WORK REQUEST =>
Please print, word for word, every line from the one that contains "Give a pixel that lies on the wooden pallet." through the last line of the records, and nothing else.

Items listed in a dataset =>

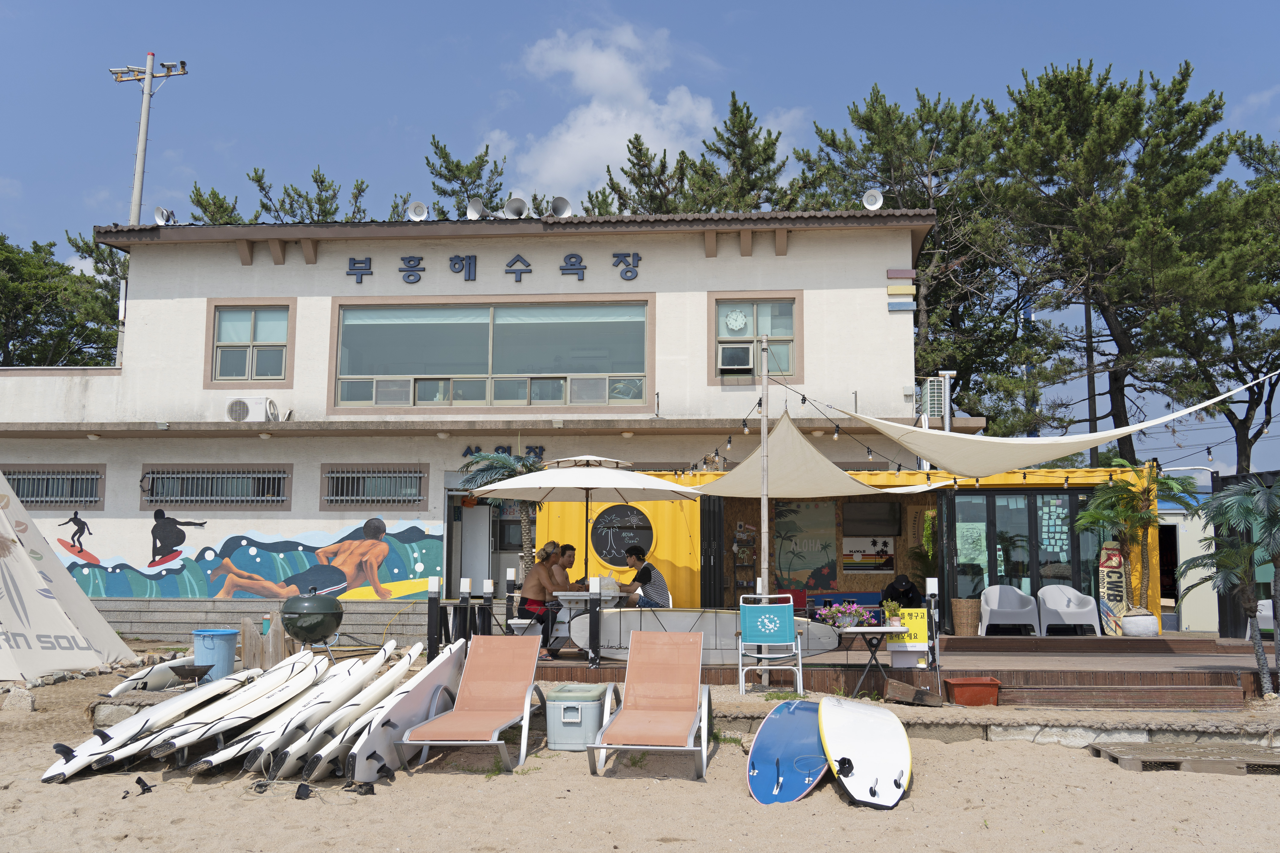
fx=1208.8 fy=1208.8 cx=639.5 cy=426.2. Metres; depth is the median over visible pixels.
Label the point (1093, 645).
wooden deck
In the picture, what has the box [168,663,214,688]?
fire pit
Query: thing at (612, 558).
round sign
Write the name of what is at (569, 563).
man
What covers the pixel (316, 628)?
kettle grill
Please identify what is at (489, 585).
bollard
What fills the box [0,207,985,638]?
building
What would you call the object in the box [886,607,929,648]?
yellow sign
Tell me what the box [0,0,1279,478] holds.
sky
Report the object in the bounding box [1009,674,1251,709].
wooden steps
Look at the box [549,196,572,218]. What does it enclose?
loudspeaker
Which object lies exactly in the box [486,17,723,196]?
cloud
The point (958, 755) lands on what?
sand
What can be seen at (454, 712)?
lounge chair
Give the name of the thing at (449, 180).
tree
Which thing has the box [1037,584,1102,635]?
white chair
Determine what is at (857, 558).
poster
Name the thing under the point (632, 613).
surfboard
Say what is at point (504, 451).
sign
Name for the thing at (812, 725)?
surfboard
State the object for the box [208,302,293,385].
window
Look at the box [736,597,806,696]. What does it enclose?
blue chair
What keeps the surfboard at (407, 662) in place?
on the sand
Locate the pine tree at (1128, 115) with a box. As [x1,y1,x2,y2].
[986,58,1237,469]
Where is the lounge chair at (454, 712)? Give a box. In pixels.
[399,633,546,772]
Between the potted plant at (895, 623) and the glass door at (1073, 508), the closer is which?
the potted plant at (895, 623)
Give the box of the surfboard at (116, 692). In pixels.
[103,653,206,698]
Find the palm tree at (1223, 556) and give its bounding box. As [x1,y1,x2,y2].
[1175,476,1279,698]
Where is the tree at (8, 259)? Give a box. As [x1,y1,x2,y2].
[0,229,125,366]
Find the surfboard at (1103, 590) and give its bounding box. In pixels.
[1097,539,1127,634]
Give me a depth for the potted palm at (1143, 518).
15.76 m
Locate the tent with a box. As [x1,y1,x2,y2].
[0,471,136,680]
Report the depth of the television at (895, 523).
17.66 m
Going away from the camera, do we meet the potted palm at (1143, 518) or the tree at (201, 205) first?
the potted palm at (1143, 518)
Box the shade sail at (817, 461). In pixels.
[693,409,944,499]
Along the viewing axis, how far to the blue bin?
12.13 m
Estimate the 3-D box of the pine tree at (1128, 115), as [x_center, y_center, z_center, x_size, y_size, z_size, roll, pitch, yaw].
[12.681,-2.110,30.762,7.837,13.745,8.127,5,-8,-35]
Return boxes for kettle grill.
[278,587,344,657]
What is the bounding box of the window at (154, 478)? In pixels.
[139,464,290,508]
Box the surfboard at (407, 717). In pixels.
[329,641,467,782]
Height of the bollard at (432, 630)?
1.071 m
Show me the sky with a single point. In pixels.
(792, 120)
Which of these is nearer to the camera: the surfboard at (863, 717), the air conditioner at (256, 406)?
the surfboard at (863, 717)
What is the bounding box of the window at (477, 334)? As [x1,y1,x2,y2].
[330,297,651,411]
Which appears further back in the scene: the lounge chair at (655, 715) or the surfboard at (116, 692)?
the surfboard at (116, 692)
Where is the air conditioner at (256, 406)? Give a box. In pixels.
[225,396,278,421]
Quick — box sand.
[0,656,1279,852]
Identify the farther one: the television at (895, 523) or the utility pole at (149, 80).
the utility pole at (149, 80)
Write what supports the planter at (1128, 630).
on the wooden deck
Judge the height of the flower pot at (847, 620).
0.308 m
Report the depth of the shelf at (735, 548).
17.67 m
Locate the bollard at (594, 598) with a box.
[588,576,602,666]
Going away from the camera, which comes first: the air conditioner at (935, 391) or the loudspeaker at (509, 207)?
the air conditioner at (935, 391)
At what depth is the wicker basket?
15.59 m
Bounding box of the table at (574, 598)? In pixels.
[553,589,630,655]
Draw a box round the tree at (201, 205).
[174,163,366,225]
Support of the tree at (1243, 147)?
on the ground
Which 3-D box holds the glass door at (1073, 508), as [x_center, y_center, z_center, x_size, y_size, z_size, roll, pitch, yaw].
[5.453,1.937,17.032,2.274,2.133,0.159,0,-6,4]
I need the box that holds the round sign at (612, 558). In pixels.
[589,502,653,567]
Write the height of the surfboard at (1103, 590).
1.223 m
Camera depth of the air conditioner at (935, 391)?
18.61 m
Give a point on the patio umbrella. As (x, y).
(507, 486)
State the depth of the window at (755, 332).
18.72 m
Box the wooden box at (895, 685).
[883,679,942,706]
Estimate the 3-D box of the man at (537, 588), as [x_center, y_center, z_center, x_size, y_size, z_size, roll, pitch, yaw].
[-1.078,1.880,13.195,0.570,1.112,0.557,2,-7,-16]
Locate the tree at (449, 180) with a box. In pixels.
[423,136,508,218]
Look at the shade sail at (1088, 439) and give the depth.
12.28 m
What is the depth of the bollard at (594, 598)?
12.32 m
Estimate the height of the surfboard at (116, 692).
0.343 m
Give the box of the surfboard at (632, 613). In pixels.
[561,608,842,662]
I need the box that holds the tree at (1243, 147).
[1161,127,1279,473]
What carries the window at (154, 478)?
in the building at (316, 513)
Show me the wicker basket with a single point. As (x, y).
(960, 603)
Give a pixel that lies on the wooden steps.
(1073, 692)
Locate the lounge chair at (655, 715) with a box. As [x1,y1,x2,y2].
[586,631,713,781]
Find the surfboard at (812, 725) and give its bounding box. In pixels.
[746,700,830,804]
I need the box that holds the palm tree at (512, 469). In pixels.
[458,450,542,572]
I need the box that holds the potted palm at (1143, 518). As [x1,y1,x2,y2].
[1077,462,1192,627]
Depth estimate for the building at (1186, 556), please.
20.45 m
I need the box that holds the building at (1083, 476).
[552,465,1163,633]
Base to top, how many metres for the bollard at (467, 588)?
1.004 m
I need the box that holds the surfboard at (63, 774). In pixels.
[42,664,274,780]
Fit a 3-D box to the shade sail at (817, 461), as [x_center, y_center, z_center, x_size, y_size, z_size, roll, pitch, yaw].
[1.950,0.414,14.105,2.706,1.241,3.100,0,-6,4]
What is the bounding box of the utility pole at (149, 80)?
[109,53,187,228]
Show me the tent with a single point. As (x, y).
(63, 625)
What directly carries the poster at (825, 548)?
attached to the building at (1083, 476)
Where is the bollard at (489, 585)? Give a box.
[480,579,495,635]
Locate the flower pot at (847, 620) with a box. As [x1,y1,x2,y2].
[815,600,874,629]
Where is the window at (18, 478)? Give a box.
[2,464,103,507]
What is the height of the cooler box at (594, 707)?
0.455 m
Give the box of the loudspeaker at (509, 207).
[501,195,528,218]
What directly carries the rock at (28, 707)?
on the sand
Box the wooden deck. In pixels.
[524,631,1274,707]
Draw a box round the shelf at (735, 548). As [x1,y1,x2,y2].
[731,522,756,601]
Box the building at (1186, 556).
[1154,495,1218,631]
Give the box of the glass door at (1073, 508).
[949,484,1105,628]
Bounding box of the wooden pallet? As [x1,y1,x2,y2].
[1090,742,1279,775]
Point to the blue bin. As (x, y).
(224, 653)
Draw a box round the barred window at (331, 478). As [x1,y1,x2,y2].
[320,463,427,508]
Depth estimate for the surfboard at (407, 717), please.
8.60 m
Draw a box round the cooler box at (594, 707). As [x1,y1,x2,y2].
[544,682,610,751]
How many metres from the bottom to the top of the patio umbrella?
2.218 m
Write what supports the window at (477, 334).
in the building at (316, 513)
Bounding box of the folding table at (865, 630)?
[837,623,908,698]
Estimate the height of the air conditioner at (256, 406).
0.419 m
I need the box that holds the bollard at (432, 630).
[426,576,441,661]
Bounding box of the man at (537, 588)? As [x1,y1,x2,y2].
[518,543,567,649]
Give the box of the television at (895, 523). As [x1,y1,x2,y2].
[842,501,901,535]
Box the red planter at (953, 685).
[943,676,1001,706]
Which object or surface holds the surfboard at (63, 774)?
on the sand
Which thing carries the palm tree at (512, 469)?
on the ground
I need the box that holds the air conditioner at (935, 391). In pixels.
[918,377,945,418]
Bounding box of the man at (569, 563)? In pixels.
[549,542,581,591]
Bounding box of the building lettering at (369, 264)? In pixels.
[343,250,646,284]
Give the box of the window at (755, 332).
[710,293,800,382]
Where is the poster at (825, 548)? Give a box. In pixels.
[773,500,838,592]
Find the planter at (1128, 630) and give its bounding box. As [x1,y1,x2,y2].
[1120,610,1159,637]
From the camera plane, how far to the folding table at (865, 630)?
11.40 m
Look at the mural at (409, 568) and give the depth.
18.69 m
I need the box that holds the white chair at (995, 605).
[978,584,1040,635]
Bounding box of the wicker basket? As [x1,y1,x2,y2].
[950,597,981,635]
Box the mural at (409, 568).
[50,513,442,600]
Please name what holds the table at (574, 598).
on the wooden deck
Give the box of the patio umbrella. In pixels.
[460,455,703,591]
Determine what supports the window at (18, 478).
in the building at (316, 513)
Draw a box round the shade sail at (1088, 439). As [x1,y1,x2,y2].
[848,372,1279,475]
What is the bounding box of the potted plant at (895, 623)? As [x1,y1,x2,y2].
[881,599,904,629]
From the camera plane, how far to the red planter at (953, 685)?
10.76 m
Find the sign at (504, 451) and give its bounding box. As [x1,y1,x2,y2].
[460,443,546,459]
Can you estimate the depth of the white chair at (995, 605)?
16.54 m
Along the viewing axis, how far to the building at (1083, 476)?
16.44 m
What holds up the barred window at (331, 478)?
in the building at (316, 513)
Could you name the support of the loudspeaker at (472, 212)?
on the building at (316, 513)
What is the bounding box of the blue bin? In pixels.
[191,627,239,680]
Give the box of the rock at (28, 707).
[1,686,36,712]
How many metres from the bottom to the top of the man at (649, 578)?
0.961 m
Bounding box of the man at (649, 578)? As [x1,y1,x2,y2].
[621,546,671,606]
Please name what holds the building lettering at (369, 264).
attached to the building at (316, 513)
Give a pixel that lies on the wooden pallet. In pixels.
(1135, 757)
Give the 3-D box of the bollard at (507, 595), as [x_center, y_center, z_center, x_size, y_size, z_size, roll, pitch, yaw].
[-1.504,2.089,13.947,0.118,0.878,0.117,0,-6,4]
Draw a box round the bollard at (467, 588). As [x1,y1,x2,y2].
[457,578,473,643]
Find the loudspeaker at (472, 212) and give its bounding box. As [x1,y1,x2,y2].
[465,197,484,219]
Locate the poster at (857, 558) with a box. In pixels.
[842,536,895,573]
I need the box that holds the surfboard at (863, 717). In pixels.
[816,693,910,809]
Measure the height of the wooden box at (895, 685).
0.206 m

RESULT OF THIS EXERCISE =>
Give a pixel that lies on the wooden pallet. In pixels.
(1135, 757)
Give the 3-D box of the bollard at (507, 595), as [x_center, y_center, z_center, x_size, y_size, z_size, roll, pitch, yaw].
[-1.504,2.089,13.947,0.118,0.878,0.117,0,-6,4]
Draw a box round the bollard at (467, 588). As [x1,y1,x2,y2].
[457,578,473,643]
Find the loudspeaker at (472, 212) and give its bounding box. As [x1,y1,x2,y2].
[465,197,484,219]
Locate the poster at (857, 558) with a box. In pixels.
[842,536,895,573]
I need the box that holds the surfboard at (863, 717). In pixels.
[816,693,910,809]
Measure the height of the wooden box at (895, 685).
0.206 m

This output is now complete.